Joint bank accounts, such as checking, savings, CD or Money Market seem to be relatively straightforward. However, the disposition of your assets in your account when you become ill or die often becomes problematic.
When you open a bank account, usually the account services person will inquire if you want the account to be jointly held. Unfortunately, this person probably does not provide sufficient information to you to make an informed and intelligent decision. Adding a joint name to the account, which is usually entitled “depositor” or “co-depositor,” basically means that the funds in the account are available to be withdrawn by either you or the survivor.
If you die, the co-depositor, as a joint owner, will have your funds accessible without the need to pass them through your Will or the probate process. These funds may not have been intended to pass to that surviving joint owner, but rather, merely to be available to that joint owner in the unfortunate event that you became incapacitated. Your intention may be simply to alleviate the need for the joint depositor to proceed to the court for a guardianship to have access to your funds to pay your bills.
Depending on your intention, there are several options to alleviate this potentially problematic situation.
- Include language in your Will that specifies that the account is joint for convenience only and is not intended to pass to the surviving joint owner.
- Open the account in your name alone and establish a Durable Power of Attorney that will allow another person to attend to deposits and withdrawals in the event of your incapacitation.

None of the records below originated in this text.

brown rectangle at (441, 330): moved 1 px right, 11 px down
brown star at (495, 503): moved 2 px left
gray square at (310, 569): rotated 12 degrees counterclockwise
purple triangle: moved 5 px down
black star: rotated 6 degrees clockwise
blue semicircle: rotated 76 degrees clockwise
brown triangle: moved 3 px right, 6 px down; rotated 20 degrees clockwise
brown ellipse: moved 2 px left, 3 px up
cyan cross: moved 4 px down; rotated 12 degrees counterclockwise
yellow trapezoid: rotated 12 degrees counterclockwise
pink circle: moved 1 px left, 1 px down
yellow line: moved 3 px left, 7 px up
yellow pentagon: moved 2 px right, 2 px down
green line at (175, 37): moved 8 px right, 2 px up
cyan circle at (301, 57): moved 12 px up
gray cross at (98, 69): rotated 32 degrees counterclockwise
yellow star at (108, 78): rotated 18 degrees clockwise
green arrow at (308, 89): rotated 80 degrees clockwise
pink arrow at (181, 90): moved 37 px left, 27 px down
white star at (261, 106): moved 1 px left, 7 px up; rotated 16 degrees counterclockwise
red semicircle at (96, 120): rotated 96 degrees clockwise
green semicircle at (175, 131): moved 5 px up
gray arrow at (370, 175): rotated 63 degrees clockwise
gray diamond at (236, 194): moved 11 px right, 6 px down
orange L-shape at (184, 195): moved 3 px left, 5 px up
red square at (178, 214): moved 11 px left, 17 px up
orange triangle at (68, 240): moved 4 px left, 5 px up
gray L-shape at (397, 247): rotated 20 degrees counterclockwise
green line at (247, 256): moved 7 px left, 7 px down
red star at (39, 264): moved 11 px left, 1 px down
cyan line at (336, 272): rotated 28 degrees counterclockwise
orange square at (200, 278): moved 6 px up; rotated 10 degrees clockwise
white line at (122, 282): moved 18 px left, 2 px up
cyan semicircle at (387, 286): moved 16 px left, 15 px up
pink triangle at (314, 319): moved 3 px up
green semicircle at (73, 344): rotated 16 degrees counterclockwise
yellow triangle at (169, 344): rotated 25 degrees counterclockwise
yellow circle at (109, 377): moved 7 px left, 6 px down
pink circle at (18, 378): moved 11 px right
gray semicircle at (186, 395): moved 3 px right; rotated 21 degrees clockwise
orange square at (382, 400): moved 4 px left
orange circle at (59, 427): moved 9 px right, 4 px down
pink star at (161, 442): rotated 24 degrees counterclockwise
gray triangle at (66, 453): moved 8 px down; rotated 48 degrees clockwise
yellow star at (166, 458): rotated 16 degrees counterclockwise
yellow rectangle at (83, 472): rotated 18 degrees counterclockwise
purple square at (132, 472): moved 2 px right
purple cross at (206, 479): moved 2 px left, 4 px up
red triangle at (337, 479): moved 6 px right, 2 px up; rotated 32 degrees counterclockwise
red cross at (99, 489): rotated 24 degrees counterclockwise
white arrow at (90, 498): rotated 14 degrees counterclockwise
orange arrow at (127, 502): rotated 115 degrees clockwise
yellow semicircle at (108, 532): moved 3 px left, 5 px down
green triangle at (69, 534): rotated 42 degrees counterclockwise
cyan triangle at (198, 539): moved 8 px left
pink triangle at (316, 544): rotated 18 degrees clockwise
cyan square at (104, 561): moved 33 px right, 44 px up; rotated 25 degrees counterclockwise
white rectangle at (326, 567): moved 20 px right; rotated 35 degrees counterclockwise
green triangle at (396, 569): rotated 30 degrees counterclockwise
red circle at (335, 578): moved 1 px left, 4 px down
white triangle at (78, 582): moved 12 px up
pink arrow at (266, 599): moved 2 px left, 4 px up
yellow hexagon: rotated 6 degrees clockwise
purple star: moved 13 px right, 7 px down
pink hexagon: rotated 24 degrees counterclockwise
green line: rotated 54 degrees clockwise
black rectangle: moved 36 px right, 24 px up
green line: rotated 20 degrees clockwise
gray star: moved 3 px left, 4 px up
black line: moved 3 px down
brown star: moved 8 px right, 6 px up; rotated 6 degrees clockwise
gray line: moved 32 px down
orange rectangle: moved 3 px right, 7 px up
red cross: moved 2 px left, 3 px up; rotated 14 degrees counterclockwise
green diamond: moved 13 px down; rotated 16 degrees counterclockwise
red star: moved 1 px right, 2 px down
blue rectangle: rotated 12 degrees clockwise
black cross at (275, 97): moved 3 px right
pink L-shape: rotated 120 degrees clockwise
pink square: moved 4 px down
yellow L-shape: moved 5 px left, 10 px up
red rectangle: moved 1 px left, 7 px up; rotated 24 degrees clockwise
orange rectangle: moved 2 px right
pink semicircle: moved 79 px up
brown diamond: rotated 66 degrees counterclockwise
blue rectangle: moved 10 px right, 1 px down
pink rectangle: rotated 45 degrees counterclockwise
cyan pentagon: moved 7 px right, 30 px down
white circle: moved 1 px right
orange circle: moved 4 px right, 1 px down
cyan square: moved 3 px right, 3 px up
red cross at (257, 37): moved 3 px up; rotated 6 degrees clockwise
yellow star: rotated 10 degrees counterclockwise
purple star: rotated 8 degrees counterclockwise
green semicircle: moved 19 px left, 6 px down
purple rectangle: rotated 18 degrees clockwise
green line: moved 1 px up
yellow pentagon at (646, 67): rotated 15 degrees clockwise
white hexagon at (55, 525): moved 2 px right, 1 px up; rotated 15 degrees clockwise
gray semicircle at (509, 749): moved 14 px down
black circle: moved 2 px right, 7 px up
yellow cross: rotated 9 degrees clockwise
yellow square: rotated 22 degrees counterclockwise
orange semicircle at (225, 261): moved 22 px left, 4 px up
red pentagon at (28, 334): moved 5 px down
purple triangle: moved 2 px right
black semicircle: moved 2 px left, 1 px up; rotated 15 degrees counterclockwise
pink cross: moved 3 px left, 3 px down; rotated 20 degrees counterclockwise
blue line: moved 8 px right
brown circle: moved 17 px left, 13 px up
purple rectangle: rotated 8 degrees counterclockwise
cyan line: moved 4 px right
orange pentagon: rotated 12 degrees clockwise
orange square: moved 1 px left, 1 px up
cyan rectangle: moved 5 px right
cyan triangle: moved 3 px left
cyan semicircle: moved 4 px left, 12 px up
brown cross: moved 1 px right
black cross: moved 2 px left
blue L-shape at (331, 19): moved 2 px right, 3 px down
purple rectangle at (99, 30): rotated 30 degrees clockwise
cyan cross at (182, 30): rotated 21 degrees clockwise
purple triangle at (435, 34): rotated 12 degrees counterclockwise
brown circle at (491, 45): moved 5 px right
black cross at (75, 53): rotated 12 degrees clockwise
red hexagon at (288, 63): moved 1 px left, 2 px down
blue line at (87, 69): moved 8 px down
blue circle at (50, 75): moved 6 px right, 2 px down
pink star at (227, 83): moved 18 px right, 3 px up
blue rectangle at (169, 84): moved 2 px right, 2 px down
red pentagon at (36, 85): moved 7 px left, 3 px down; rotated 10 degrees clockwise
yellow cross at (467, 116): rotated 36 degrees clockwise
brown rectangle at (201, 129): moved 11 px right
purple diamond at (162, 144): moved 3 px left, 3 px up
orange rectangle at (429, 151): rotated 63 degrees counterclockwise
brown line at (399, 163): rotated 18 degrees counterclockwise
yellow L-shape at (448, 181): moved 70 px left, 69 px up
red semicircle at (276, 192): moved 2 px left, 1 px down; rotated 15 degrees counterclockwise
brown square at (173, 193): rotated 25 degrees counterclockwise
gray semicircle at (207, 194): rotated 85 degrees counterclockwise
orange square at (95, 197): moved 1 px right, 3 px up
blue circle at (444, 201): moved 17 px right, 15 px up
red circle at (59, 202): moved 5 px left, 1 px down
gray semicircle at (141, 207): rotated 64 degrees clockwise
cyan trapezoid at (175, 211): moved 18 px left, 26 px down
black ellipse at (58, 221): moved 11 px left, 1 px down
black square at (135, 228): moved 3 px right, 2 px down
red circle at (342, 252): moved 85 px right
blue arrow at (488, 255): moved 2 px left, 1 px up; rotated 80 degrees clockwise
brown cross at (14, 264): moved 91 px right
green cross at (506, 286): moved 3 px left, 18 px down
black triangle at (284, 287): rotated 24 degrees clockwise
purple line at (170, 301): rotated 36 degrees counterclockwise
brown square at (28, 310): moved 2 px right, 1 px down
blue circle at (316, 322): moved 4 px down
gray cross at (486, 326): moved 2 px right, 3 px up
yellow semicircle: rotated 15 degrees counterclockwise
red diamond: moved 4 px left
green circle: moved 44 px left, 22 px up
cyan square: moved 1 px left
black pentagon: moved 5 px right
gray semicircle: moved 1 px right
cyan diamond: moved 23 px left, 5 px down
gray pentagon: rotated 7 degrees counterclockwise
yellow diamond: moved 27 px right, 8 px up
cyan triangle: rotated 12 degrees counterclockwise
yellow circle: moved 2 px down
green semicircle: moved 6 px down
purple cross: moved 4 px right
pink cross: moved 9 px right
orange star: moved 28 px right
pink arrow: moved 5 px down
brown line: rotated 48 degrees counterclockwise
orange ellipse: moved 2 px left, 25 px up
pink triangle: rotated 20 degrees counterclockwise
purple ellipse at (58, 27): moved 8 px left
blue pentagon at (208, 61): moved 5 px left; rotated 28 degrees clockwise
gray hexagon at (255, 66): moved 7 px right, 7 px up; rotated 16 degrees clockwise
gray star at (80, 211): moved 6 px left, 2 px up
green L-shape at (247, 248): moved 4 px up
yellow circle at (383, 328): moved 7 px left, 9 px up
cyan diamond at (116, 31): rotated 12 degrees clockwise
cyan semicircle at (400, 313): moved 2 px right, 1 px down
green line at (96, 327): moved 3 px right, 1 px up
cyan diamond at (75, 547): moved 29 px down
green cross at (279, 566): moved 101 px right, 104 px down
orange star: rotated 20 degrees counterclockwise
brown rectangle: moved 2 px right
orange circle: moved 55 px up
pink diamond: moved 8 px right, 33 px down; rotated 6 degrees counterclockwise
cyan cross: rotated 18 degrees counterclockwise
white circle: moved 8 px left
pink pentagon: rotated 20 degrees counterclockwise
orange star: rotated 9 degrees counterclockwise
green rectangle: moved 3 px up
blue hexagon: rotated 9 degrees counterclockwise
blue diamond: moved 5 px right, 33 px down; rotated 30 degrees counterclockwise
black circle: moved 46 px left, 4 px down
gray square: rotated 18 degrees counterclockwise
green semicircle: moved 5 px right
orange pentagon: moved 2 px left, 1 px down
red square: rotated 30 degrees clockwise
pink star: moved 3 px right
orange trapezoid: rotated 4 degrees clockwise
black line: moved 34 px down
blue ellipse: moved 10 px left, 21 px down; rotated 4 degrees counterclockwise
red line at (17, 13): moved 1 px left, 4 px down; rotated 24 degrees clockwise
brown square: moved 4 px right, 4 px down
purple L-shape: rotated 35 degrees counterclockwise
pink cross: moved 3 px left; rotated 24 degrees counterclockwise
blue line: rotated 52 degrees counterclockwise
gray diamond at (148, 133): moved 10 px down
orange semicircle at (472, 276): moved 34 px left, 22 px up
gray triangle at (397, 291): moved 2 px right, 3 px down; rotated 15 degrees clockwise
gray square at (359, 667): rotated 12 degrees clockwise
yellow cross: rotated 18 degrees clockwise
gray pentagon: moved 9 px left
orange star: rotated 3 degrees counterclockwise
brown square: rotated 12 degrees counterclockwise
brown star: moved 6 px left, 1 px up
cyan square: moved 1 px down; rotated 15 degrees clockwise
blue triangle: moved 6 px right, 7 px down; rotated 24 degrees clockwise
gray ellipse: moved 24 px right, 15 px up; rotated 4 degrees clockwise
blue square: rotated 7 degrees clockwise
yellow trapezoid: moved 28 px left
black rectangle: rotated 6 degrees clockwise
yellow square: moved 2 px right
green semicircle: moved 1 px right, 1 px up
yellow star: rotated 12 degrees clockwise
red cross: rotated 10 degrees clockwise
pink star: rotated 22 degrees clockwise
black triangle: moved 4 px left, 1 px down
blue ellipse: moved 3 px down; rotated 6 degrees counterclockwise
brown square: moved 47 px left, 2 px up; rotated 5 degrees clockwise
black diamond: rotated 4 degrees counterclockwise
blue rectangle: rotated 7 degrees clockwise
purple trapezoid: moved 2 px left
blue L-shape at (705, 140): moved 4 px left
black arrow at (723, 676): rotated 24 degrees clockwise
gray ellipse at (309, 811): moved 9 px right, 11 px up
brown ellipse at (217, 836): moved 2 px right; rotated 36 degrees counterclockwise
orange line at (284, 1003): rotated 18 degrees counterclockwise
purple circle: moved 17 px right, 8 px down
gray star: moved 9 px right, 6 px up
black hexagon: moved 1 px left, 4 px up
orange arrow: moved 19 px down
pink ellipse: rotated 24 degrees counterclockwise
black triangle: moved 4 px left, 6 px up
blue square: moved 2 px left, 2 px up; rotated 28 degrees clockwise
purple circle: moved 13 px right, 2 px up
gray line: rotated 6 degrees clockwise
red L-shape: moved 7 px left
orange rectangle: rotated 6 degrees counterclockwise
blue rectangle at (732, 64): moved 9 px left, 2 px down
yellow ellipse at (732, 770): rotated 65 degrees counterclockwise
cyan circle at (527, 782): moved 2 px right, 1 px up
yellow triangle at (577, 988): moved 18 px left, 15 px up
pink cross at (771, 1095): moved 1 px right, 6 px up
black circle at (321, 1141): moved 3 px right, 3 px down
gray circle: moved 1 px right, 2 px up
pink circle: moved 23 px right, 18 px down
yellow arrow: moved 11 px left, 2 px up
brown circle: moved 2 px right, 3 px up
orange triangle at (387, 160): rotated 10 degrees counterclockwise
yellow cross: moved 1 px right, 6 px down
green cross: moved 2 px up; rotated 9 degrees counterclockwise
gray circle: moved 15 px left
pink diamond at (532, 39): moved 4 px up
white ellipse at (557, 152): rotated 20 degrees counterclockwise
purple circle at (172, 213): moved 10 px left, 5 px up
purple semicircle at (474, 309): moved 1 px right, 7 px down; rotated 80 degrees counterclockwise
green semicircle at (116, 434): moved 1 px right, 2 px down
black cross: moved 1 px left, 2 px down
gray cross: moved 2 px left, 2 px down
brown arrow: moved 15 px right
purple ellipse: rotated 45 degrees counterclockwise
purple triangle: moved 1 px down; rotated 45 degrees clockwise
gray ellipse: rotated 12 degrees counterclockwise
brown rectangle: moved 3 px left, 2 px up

- Make the account POD, which stands for payable on death. In this situation, you have complete control of the account during your lifetime while competent. In the event of incapacity, the fund or the account may be attended to by the person you designated in your Durable Power of Attorney. Upon your death, the account is payable to a surviving beneficiary without the need for probate. If you want, the POD beneficiary could be your Trust, which will allow of the assets in your bank accounts to flow relatively easily, without probate and without any significant expense, into your Trust, to be administered in accordance with the terms its provisions
As demonstrated above, while adding a joint name appears to be a relatively straight-forward situation, there can be significant adverse consequences when upon your death. If your joint owner believes the funds are theirs, and your Will has a contrary disposition of your assets, then your family and/or other owners will certainly be embroiled in litigation to determine the rightful owners of your deposits when you died. This may all be avoided with careful attention to names on accounts upon their opening.